(Corte di Cassazione, Sez. III, sent. n. 48248/18 dep. 23/10/2018)
La Suprema Corte di Cassazione, con la pronuncia indicata, ha affrontato la questione relativa alla legittimità dell’ordine di rimessione in pristino in caso di sentenza emessa ai senti dell’art. 131-bis cod.pen.

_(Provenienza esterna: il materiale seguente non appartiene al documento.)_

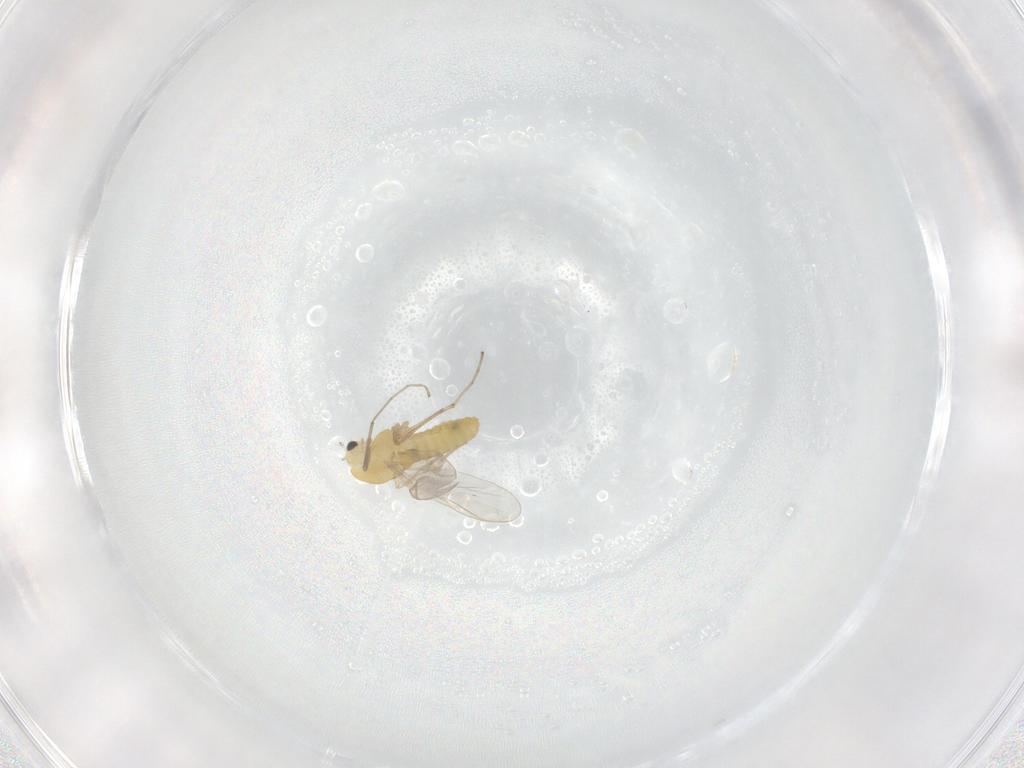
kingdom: Animalia
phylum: Arthropoda
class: Insecta
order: Diptera
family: Chironomidae
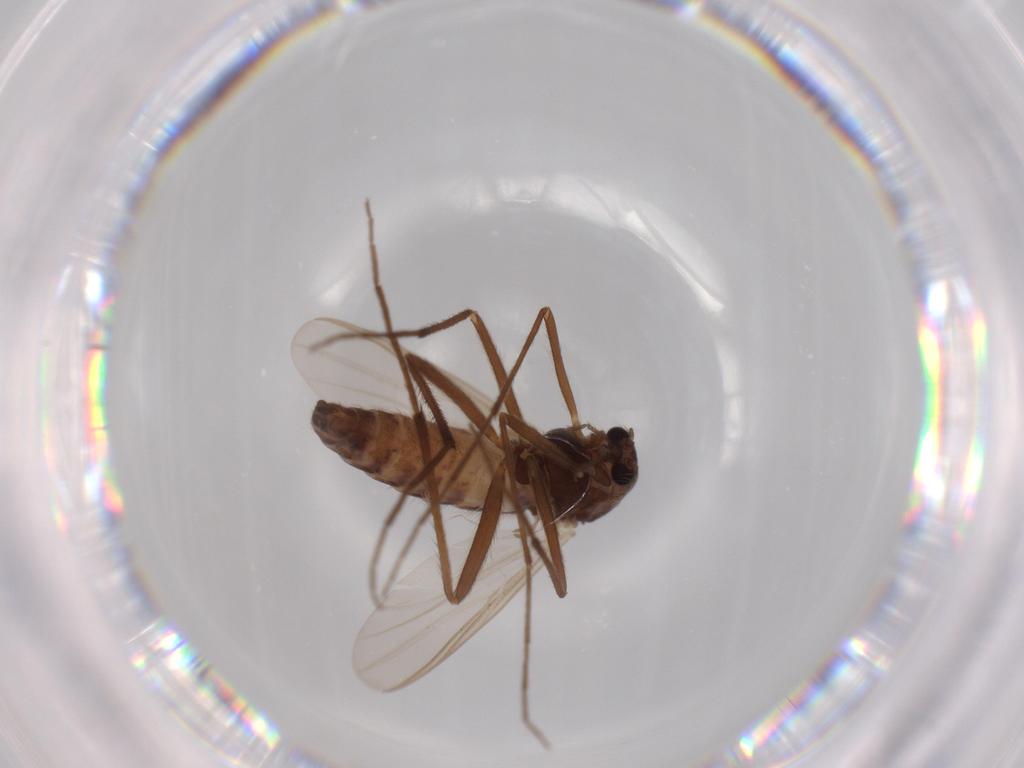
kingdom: Animalia
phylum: Arthropoda
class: Insecta
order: Diptera
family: Chironomidae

La sentenza trae origine dal ricorso proposto dall’imputato avverso la sentenza del Tribunale di Bari che escludeva la punibilità per tenuità del fatto in relazione ai reati di cui agli artt. 31, comma 1 e 44, comma 1 lett. c) d.p.r. 380/2001 (capo A) avente ad oggetto l’ampliamento di un preesistente torrino di scale di mq 3 con m. 2,45 di altezza divenuto un vano di mq 14 circa con m. 2,45 di altezza e dei reati di cui agli artt. 142, 146 e 181 d. Lgs. 42/2004 (capo B) per aver realizzato l’opera in zona vincolata paesaggisticamente dal PUTT/P in assenza di nulla osta;
Il Tribunale dichiarava l’imputato non punibile ai sensi dell’art. 131-bis cod. pen. e – contestualmente – ordinava la rimessione in pristino dello stato dei luoghi ai sensi degli artt. 41 d.p.r. 380/2001 e 181 d. lgs. 42/2004.

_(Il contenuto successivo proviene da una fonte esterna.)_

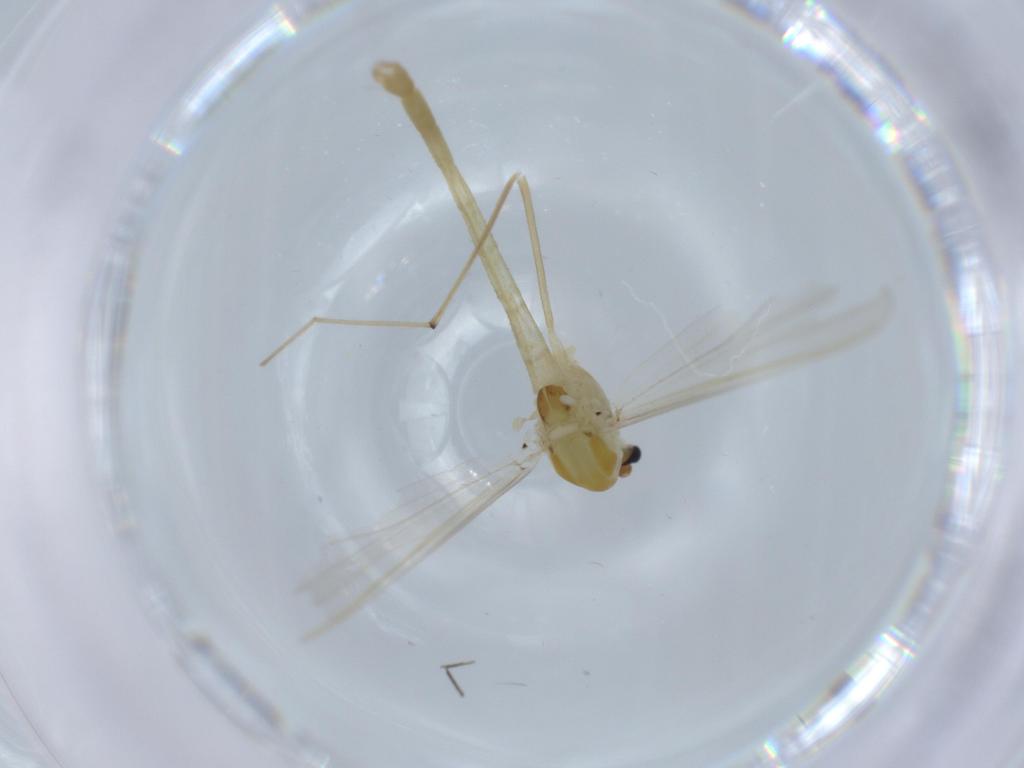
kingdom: Animalia
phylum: Arthropoda
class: Insecta
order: Diptera
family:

La Suprema Corte, in accoglimento del ricorso proposto dall’imputato, ha annullato la sentenza poiché l’ordine di rimessione in pristino emesso dal Tribunale è scaturito all’esito di una pronuncia di esclusione della punibilità per particolare tenuità del fatto; a tale conclusione la Corte perviene considerando che la sentenza ex art. 131-bis cod. pen “accerta l’esistenza di una causa di non punibilità che costituisce una figura di diritto penale sostanziale, giustificata dal perseguimento di finalità connesse ai principi di proporzionalità ed extrema ratio: lo scopo primario è infatti quello di espungere dal circuito penale fatti marginali che non mostrano bisogno di pena e dunque neppure la necessità d’impegnare i complessi meccanismi del processo.”